TEXT UNDER STUDY:
*** Block opens ***
First there was a failed take-over attempt by Placer Dome which was a much larger mining company. Next, the government of Indonesia (then a corrupt dictatorship) tried to bring Barrick Gold on board. The government claimed to be concerned that a small company like Bre-X might not be able to handle a large mining operation,

Later, the government brokered a deal whereby Freeport-McMoran a third large mining company, would have a majority interest and run the mine.  Members of Indonesian President Suharto’s family and their cronies got a cut of that deal as well.

Once the shares were on the NASDAQ in 1996, Lehman Brothers and other big firms started to follow the stock. There were articles about it in the Wall Street Journal and the mainstream media.

Everyone seemed to think that the gold deposit that had been discovered in the middle of the jungle on Borneo might be larger than expected and that other sites in the jungle might be the next to be explored.  The “smart money” seemed to think that it was only a matter of time before more gold was discovered.

Freeport-McMoran began its due diligence by drilling samples in early February 1997. The internet chat rooms were on fire with the speculation that the results might show richer deposits than did previous samples.  But it was not to be.

The scam ended abruptly in mid-March when the geologist, de Guzman, supposedly fell (or was pushed) out of a helicopter over the jungle. The body that was recovered days later was badly disfigured and identified through dental records.  The body quickly disappeared from the local morgue. People have claimed to have sighted de Guzman in Canada and elsewhere in the years since.

Freeport McMoran reported the results from its test a few weeks later stating that there was little or no gold on the site.  There were a few subsequent tests which concluded that the gold in the original samples had come from elsewhere which is how we now know that the early samples were salted.

The stock, of course, collapsed.  Trading was suspended in Toronto and on NASDAQ and the company filed for bankruptcy. The bankruptcy revealed that three large Canadian public pension funds had been big investors and hence, big losers.

Walsh claimed innocence of the whole affair, moved to the Bahamas and died of natural causes. Felderhof was charged with insider trading (he had apparently sold millions of dollar’s worth of stock along the way) but was eventually acquitted.  Class actions brought on behalf of shareholders returned virtually nothing to them.
*** Block closes ***
PROBLEM REQUIREMENTS:
Pick up the account of the Bre-X gold scandal after its last sentence and carry it forward.

STORED DATA:
*** Block opens ***
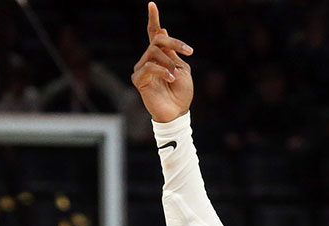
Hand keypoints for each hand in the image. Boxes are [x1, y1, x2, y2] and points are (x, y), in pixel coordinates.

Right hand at [131, 2, 194, 122]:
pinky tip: (171, 78)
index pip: (154, 34)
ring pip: (154, 52)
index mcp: (161, 56)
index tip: (152, 4)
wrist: (178, 112)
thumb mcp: (183, 69)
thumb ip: (173, 53)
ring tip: (177, 75)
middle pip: (158, 40)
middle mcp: (149, 59)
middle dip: (174, 43)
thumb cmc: (182, 93)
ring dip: (170, 63)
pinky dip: (163, 71)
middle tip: (189, 51)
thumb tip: (163, 31)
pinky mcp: (138, 79)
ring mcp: (142, 68)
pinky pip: (149, 66)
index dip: (153, 19)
*** Block closes ***
THE ANSWER:
Just before the end, Bre-X had blamed the meltdown of the share price on the internet.  Walsh claimed that the rumors that the company had no gold had emanated from enemies of the Indonesian government and that the people in the internet chat rooms were short sellers who wanted to see the company fail.

It is certainly correct to argue that the stock would never have run-up if the “news” about the alleged gold discovery had not circulated in the chat rooms.  It is certainly fair to assume that the stock price would have gone higher if many more people had visited these chat rooms.  As the share price went up, more and more people became convinced that the people saying it will go higher must know what they are talking about.

It is appropriate to consider just how high the price of Bre-X might have gone if there had been as many internet users then as there are now.  In the 1990s the internet was just flexing its muscles. Today it can easily move the price of any investment up or down. People who know nothing can sound like geniuses if the the stock price goes up after they say that it should.

Bre-X is actually a model for a modern pump and dump schemes.  All you need to do is acquire a lot of shares in a penny stock, set up one or more investment newsletter websites and drive traffic to those sights by sending e-mails to lists of investors.  The SEC has closed down internet investment sites that have done just that.

If there is anything that any investor should learn from the Bre-X scam it is that you should only take investment advice from people that you know and trust.  A lot of what you hear on the internet is just not real.